Appendix: Quick Reference

Auth Method Decision

Server-side auth check
├── Need instant revocation detection?
│   └── Yes → getUser() (always hits Auth server)
│   └── No → getClaims() (fast, JWT-verified)
│              └── Multiple components same request?
│                  └── Yes → React cache() wrapper
│                  └── No → getClaims() directly
└── Client-side
    └── onAuthStateChange() / getClaims()

RLS Pattern by Access Model

Public read, no write restriction
  → create policy "..." using (true)

User owns row
  → using (user_id = (select auth.uid()))

Tenant isolation
  → using (tenant_id in (select get_user_tenant_ids()))

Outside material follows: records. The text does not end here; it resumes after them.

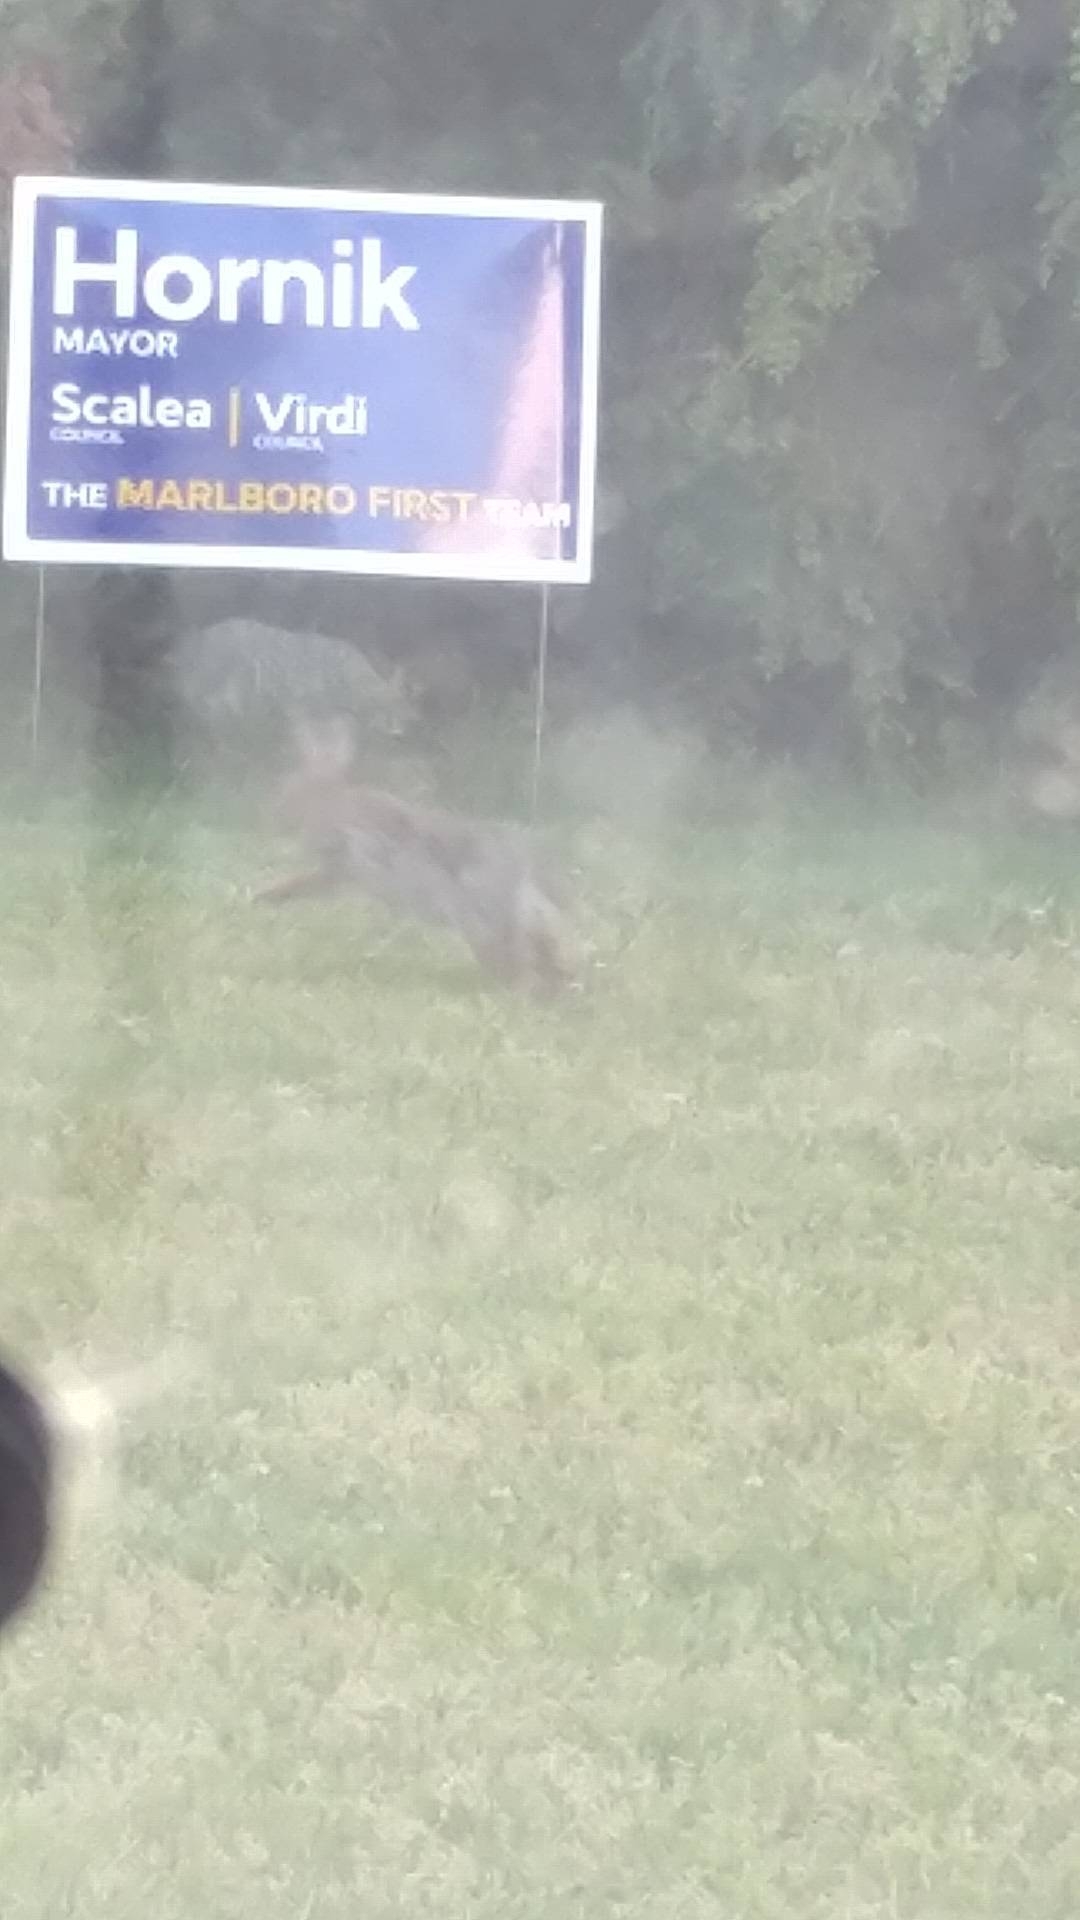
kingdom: Animalia
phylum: Chordata
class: Mammalia
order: Lagomorpha
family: Leporidae
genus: Sylvilagus
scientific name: Sylvilagus floridanus
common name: Eastern cottontail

Role-based (from app_metadata)
  → using ((auth.jwt() -> 'app_metadata' ->> 'role') = 'admin')

Combined user + admin
  → using (user_id = (select auth.uid()) OR (auth.jwt() -> 'app_metadata' ->> 'role') = 'admin')

Migration Safety

Safe (no lock):
  ALTER TABLE ... ADD COLUMN (nullable or with default)
  CREATE INDEX CONCURRENTLY
  CREATE POLICY

Careful (brief lock):
  ALTER TABLE ... ADD COLUMN NOT NULL (backfill first)
  ALTER TABLE ... ALTER COLUMN TYPE

Dangerous (full table lock):
  CREATE INDEX (without CONCURRENTLY)
  ALTER TABLE ... DROP COLUMN
  VACUUM FULL

Last updated: April 2026. Covers @supabase/ssr latest, asymmetric JWT keys (default May 2025+), new API key format (sb_publishable_xxx / sb_secret_xxx).